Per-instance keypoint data
┌────────
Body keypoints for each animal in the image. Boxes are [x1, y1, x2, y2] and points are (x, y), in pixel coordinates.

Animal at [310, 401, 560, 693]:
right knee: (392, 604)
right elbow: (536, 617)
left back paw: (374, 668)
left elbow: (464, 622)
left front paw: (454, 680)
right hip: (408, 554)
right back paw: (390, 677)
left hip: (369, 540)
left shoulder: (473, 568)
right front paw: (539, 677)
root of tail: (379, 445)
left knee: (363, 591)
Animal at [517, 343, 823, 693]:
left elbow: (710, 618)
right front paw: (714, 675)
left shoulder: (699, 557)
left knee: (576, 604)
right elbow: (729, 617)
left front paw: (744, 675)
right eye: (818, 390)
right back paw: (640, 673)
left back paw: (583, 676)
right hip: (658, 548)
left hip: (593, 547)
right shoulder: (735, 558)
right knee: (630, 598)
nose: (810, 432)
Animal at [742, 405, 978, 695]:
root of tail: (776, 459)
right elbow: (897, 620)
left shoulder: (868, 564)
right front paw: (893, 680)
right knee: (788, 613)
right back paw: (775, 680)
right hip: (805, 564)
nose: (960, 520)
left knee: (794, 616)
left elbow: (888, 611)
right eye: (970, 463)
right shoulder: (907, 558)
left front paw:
└────────
Exercise prompt
What is needed is an exact, complete copy of the entries above.

Response
Body keypoints for each animal in the image. Boxes are [x1, y1, x2, y2] and points are (x, y), in pixel coordinates.

Animal at [310, 401, 560, 693]:
right knee: (392, 604)
right elbow: (536, 617)
left back paw: (374, 668)
left elbow: (464, 622)
left front paw: (454, 680)
right hip: (408, 554)
right back paw: (390, 677)
left hip: (369, 540)
left shoulder: (473, 568)
right front paw: (539, 677)
root of tail: (379, 445)
left knee: (363, 591)
Animal at [517, 343, 823, 693]:
left elbow: (710, 618)
right front paw: (714, 675)
left shoulder: (699, 557)
left knee: (576, 604)
right elbow: (729, 617)
left front paw: (744, 675)
right eye: (818, 390)
right back paw: (640, 673)
left back paw: (583, 676)
right hip: (658, 548)
left hip: (593, 547)
right shoulder: (735, 558)
right knee: (630, 598)
nose: (810, 432)
Animal at [742, 405, 978, 695]:
root of tail: (776, 459)
right elbow: (897, 620)
left shoulder: (868, 564)
right front paw: (893, 680)
right knee: (788, 613)
right back paw: (775, 680)
right hip: (805, 564)
nose: (960, 520)
left knee: (794, 616)
left elbow: (888, 611)
right eye: (970, 463)
right shoulder: (907, 558)
left front paw:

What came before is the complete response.